The garage sale sign was printed from a computer. She thought how at one time, the sign would have been written by hand, enabling her to glean something about its author.
“It suddenly occurred to me I should look into the experiences of the subject as mediated through the computer,” she said from her home in Winnipeg.
That impetus, together with an abiding interest in science fiction and the philosophical material covered in seminar classes, led to her essay with the impressive, if somewhat overwhelming, title: “From Death to Democracy: Technospectral Potential in Gibson’s Cyberpunk and the Digital Humanities.”
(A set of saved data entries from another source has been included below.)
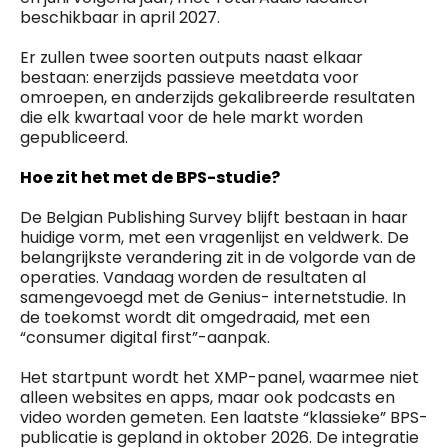
beschikbaar in april 2027.
Er zullen twee soorten outputs naast elkaar
bestaan: enerzijds passieve meetdata voor
omroepen, en anderzijds gekalibreerde resultaten
die elk kwartaal voor de hele markt worden
gepubliceerd.
Hoe zit het met de BPS-studie?
De Belgian Publishing Survey blijft bestaan in haar
huidige vorm, met een vragenlijst en veldwerk. De
belangrijkste verandering zit in de volgorde van de
operaties. Vandaag worden de resultaten al
samengevoegd met de Genius- internetstudie. In
de toekomst wordt dit omgedraaid, met een
“consumer digital first”-aanpak.
Het startpunt wordt het XMP-panel, waarmee niet
alleen websites en apps, maar ook podcasts en
video worden gemeten. Een laatste “klassieke” BPS-
publicatie is gepland in oktober 2026. De integratie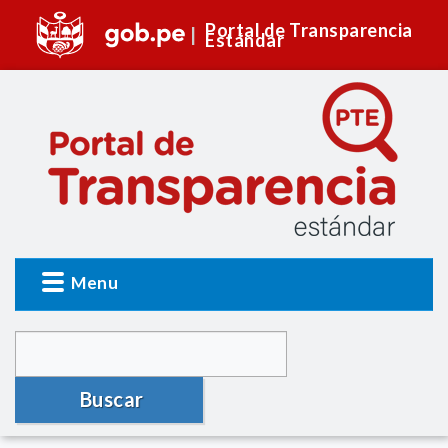
Portal de Transparencia
Estándar
Menu
Buscar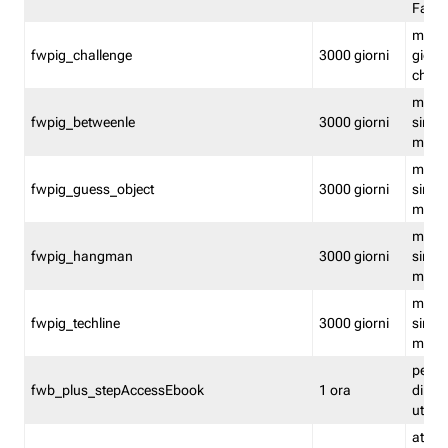
Fastw
mantie
fwpig_challenge
3000 giorni
giochi
chall
mantie
fwpig_betweenle
3000 giorni
singol
modal
mantie
fwpig_guess_object
3000 giorni
singol
modal
mantie
fwpig_hangman
3000 giorni
singol
modal
mantie
fwpig_techline
3000 giorni
singol
modal
perme
fwb_plus_stepAccessEbook
1 ora
di un 
utenti
attiva 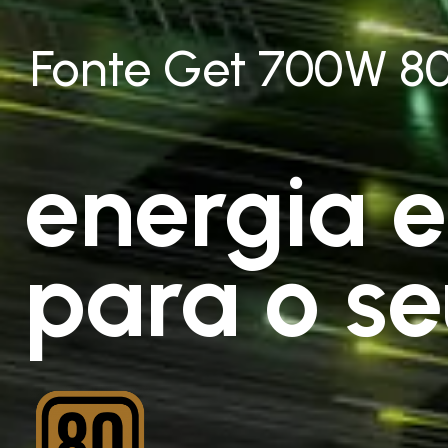
Fonte Get 700W 80
energia e
para o se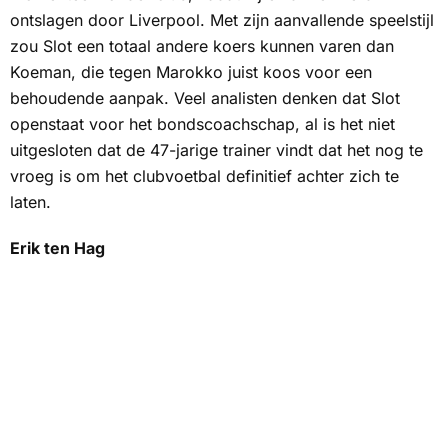
ontslagen door Liverpool. Met zijn aanvallende speelstijl
zou Slot een totaal andere koers kunnen varen dan
Koeman, die tegen Marokko juist koos voor een
behoudende aanpak. Veel analisten denken dat Slot
openstaat voor het bondscoachschap, al is het niet
uitgesloten dat de 47-jarige trainer vindt dat het nog te
vroeg is om het clubvoetbal definitief achter zich te
laten.
Erik ten Hag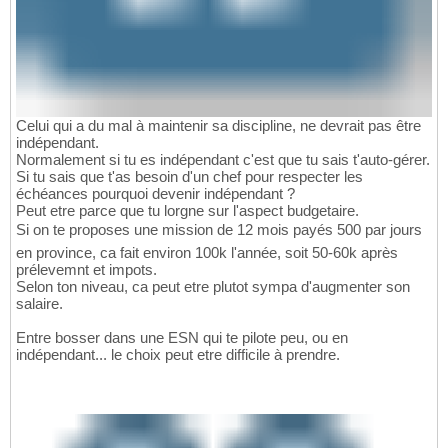
Celui qui a du mal à maintenir sa discipline, ne devrait pas être
indépendant.
Normalement si tu es indépendant c'est que tu sais t'auto-gérer.
Si tu sais que t'as besoin d'un chef pour respecter les
échéances pourquoi devenir indépendant ?
Peut etre parce que tu lorgne sur l'aspect budgetaire.
Si on te proposes une mission de 12 mois payés 500 par jours
en province, ca fait environ 100k l'année, soit 50-60k après
prélevemnt et impots.
Selon ton niveau, ca peut etre plutot sympa d'augmenter son
salaire.
Entre bosser dans une ESN qui te pilote peu, ou en
indépendant... le choix peut etre difficile à prendre.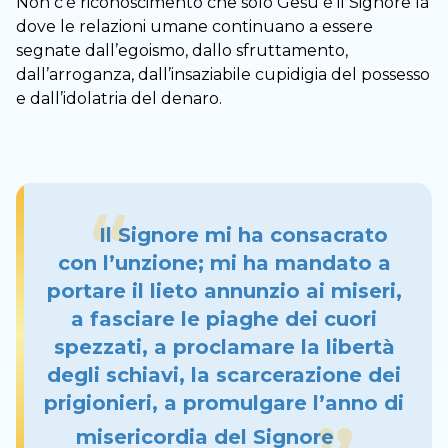
Non c’è riconoscimento che solo Gesù è il Signore là
dove le relazioni umane continuano a essere
segnate dall’egoismo, dallo sfruttamento,
dall’arroganza, dall’insaziabile cupidigia del possesso
e dall’idolatria del denaro.
Il Signore mi ha consacrato
con l’unzione; mi ha mandato a
portare il lieto annunzio ai miseri,
a fasciare le piaghe dei cuori
spezzati, a proclamare la libertà
degli schiavi, la scarcerazione dei
prigionieri, a promulgare l’anno di
misericordia del Signore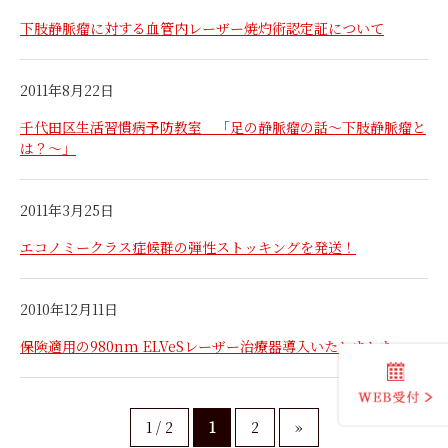
下肢静脈瘤に対する血管内レーザー焼灼術認定証について
2011年8月22日
千代田区生活習慣病予防教室 「足の静脈瘤の話～下肢静脈瘤と
は？～」
2011年3月25日
エコノミークラス症候群の弾性ストッキングを発送！
2010年12月11日
保険適用の980nm ELVeSレーザー治療器導入いたしました。
1 / 2
1
2
»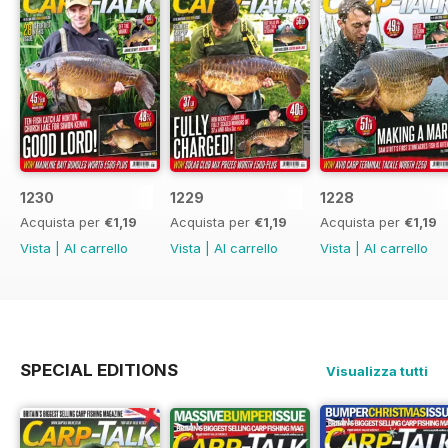
1230
1229
1228
Acquista per
€1,19
Acquista per
€1,19
Acquista per
€1,19
Vista
|
Al carrello
Vista
|
Al carrello
Vista
|
Al carrello
SPECIAL EDITIONS
Visualizza tutti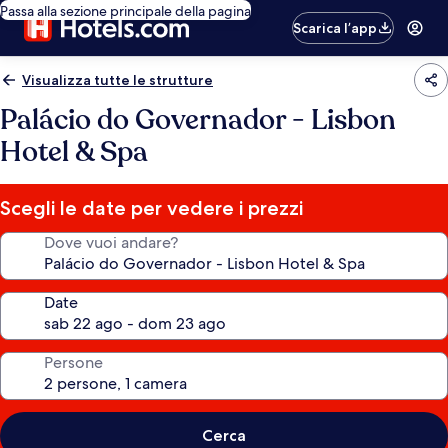
Passa alla sezione principale della pagina
Scarica l’app
Visualizza tutte le strutture
Palácio do Governador - Lisbon
Hotel & Spa
Scegli le date per vedere i prezzi
Dove vuoi andare?
Date
Persone
Cerca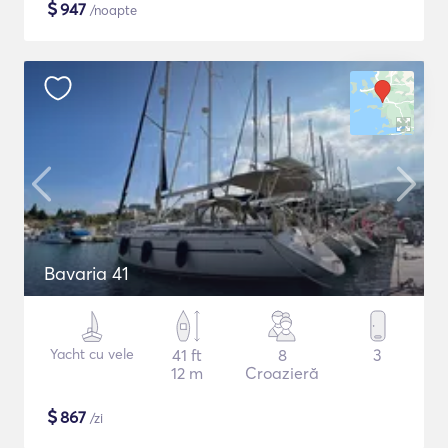
$
947
/noapte
Bavaria 41
Yacht cu vele
41 ft
8
3
12 m
Croazieră
$
867
/zi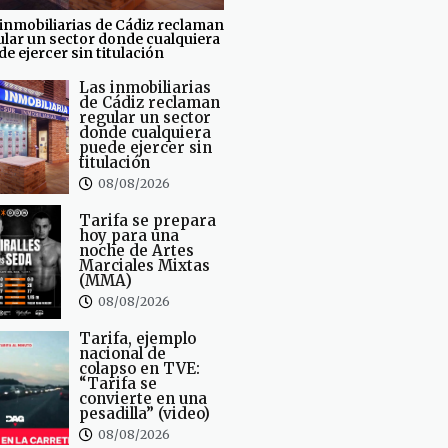
inmobiliarias de Cádiz reclaman
ular un sector donde cualquiera
e ejercer sin titulación
Las inmobiliarias
de Cádiz reclaman
regular un sector
donde cualquiera
puede ejercer sin
titulación
08/08/2026
Tarifa se prepara
hoy para una
noche de Artes
Marciales Mixtas
(MMA)
08/08/2026
Tarifa, ejemplo
nacional de
colapso en TVE:
“Tarifa se
convierte en una
pesadilla” (video)
08/08/2026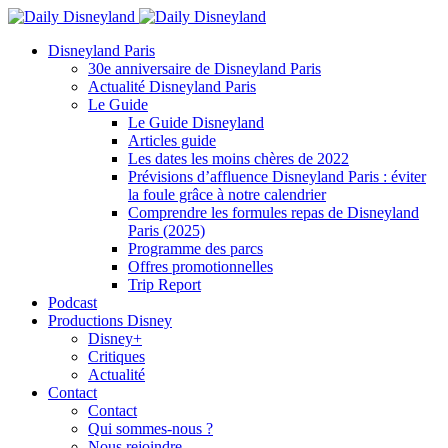
Disneyland Paris
30e anniversaire de Disneyland Paris
Actualité Disneyland Paris
Le Guide
Le Guide Disneyland
Articles guide
Les dates les moins chères de 2022
Prévisions d’affluence Disneyland Paris : éviter
la foule grâce à notre calendrier
Comprendre les formules repas de Disneyland
Paris (2025)
Programme des parcs
Offres promotionnelles
Trip Report
Podcast
Productions Disney
Disney+
Critiques
Actualité
Contact
Contact
Qui sommes-nous ?
Nous rejoindre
“I just tell people I studied science fiction,” she says. Pressed a little further, Field reveals that she applied Jacque Derrida’s philosophy of ethical decision-making to William Gibson’s 1999 sci-fi novel All Tomorrow’s Parties.
For Derrida, ethical decisions are ultimately grounded in the certainty of one’s own mortality. Responsibility is born from the fact that nobody else can take your place at the moment of death. However, in Gibson’s novel, mortality is extended via technological means to infinity.
If cyberspace (a term that Gibson himself coined and popularized in the 1980s) allows us human beings to escape mortality through virtual reality, where is the grounding for Derrida’s concept of responsibility?
“With our lives being so entrenched in computers, we have to figure out what responsibility means,” Field says. “My whole paper was based on the fact that I think this is an open question—it’s not something you can conclude upon. Rather than habitually rely on taken-for-granted moral codes, we need ongoing democratic debate about the very grounds on which decisions are taken,” says Field.
Applying this way of thinking to her own life led to her decision to study law with the intent of improving social problems. Field won an entrance scholarship to the University of Manitoba’s law school, where she begins in September 2008.
“I receive four newspapers in a day, and I read them,” says Field. “And you know how you read and you get frustrated? Because you think, ‘We can do better.’ Maybe we can’t fix all the problems, but we can do a little better.”
“My MA formed a question for me that I’ll never finish asking and that I’ll never finish living out. That’s what I like about it, because I’m learning from something constantly. I’m not just putting it away; it’s going to affect everything I do.”